Brunetto Latini e Dante Alighieri: conclusione
Nonostante la severità morale che Dante riserva al suo maestro, il poeta chiude la vicenda dell’incontro con dei versi carichi di profondo affetto e rispetto che rendono a ser Brunetto la dignità che conserva anche nell’Inferno:
“Sieti raccomandato il mio Tesoro, /nel qual io vivo ancora, e più non cheggio” / Poi si rivolse, e parve di coloro /che corrono a Verona il drappo verde /per le campagne; e parve di costoro / quelli che vince, non colui che perde. (v. 119-124)

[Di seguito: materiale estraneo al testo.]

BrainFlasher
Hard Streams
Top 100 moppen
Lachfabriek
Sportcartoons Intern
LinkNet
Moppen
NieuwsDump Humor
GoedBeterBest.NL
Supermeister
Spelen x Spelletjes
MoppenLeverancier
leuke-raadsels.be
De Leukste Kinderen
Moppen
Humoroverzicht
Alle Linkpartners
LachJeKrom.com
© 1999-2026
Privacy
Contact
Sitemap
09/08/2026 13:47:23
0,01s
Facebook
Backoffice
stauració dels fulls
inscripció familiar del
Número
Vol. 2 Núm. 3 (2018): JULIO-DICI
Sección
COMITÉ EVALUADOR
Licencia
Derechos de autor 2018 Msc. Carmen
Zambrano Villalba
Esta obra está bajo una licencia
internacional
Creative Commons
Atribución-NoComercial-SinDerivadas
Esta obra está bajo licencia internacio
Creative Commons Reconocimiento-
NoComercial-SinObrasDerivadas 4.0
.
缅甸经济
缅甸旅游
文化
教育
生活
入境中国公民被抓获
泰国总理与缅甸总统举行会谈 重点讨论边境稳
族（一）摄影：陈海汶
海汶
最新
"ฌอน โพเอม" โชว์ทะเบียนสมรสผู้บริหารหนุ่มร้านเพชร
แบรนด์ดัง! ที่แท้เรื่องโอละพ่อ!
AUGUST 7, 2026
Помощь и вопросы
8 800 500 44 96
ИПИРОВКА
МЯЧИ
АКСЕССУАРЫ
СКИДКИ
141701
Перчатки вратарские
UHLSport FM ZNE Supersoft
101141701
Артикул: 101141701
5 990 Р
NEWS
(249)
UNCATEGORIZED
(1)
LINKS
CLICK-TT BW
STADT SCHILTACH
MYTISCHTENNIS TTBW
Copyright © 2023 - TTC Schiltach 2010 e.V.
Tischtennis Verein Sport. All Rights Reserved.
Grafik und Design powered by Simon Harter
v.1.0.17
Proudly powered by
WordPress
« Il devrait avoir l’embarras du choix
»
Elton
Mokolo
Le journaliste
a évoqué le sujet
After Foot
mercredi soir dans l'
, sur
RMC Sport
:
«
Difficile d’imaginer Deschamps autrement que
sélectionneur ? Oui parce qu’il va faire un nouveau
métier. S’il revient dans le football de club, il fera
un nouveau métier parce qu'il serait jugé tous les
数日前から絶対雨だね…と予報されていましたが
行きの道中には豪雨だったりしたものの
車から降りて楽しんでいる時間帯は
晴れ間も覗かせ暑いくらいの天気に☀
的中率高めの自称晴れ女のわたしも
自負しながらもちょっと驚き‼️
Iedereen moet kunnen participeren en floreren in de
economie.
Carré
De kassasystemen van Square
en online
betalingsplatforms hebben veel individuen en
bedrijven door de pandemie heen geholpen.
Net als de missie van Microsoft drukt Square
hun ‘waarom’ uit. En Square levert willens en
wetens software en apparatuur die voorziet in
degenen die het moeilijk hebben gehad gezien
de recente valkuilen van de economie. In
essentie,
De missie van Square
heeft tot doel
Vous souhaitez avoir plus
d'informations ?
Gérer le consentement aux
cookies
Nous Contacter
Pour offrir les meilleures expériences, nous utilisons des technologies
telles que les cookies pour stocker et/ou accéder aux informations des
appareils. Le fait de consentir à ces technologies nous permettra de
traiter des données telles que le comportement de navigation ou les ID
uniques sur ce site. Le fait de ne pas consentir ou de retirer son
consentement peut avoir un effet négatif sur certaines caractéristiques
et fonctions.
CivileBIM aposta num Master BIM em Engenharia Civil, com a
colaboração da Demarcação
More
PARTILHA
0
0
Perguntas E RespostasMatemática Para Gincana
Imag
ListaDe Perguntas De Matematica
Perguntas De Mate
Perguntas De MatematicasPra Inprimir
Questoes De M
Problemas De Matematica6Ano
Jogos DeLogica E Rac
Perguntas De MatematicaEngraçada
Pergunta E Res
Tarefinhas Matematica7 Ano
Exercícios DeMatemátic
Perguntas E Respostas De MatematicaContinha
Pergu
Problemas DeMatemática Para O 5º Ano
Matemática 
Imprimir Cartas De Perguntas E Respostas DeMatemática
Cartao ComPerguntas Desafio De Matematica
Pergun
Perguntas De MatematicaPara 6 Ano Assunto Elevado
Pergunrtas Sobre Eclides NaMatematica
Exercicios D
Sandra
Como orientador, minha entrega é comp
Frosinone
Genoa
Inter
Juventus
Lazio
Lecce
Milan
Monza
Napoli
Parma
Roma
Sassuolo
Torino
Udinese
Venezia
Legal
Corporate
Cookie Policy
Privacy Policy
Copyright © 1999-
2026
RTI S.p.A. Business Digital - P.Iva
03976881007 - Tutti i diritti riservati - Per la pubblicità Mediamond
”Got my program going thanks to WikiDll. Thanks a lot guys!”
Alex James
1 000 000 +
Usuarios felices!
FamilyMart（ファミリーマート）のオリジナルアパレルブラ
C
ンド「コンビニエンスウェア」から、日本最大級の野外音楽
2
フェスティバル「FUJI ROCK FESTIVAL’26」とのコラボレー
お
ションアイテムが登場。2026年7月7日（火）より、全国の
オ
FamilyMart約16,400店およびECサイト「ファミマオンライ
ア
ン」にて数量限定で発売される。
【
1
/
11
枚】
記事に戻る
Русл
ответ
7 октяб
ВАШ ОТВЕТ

In queste ultime terzine del XV Canto dell’Inferno Brunetto Latini raccomanda a Dante il suo Tesoro (la sua enciclopedia in francese) nella quale lui vive ancora perché è ciò che gli sopravvive dopo la morte e non gli chiede altro, solo che ciò che ha scritto continui a vivere, ad essere letto ed apprezzato. Poi si gira e riprende la sua corsa e qui Dante lo paragona ai corridori del “drappo verde” che si svolgeva a Verona: è l’immagine di una gara in cui Brunetto è colui “che vince, non colui che perde”. Con quest’ultima immagine Dante restituisce dignità e nobiltà al maestro Brunetto Latini e consegna lui e il suo Tesoro all’immortalità.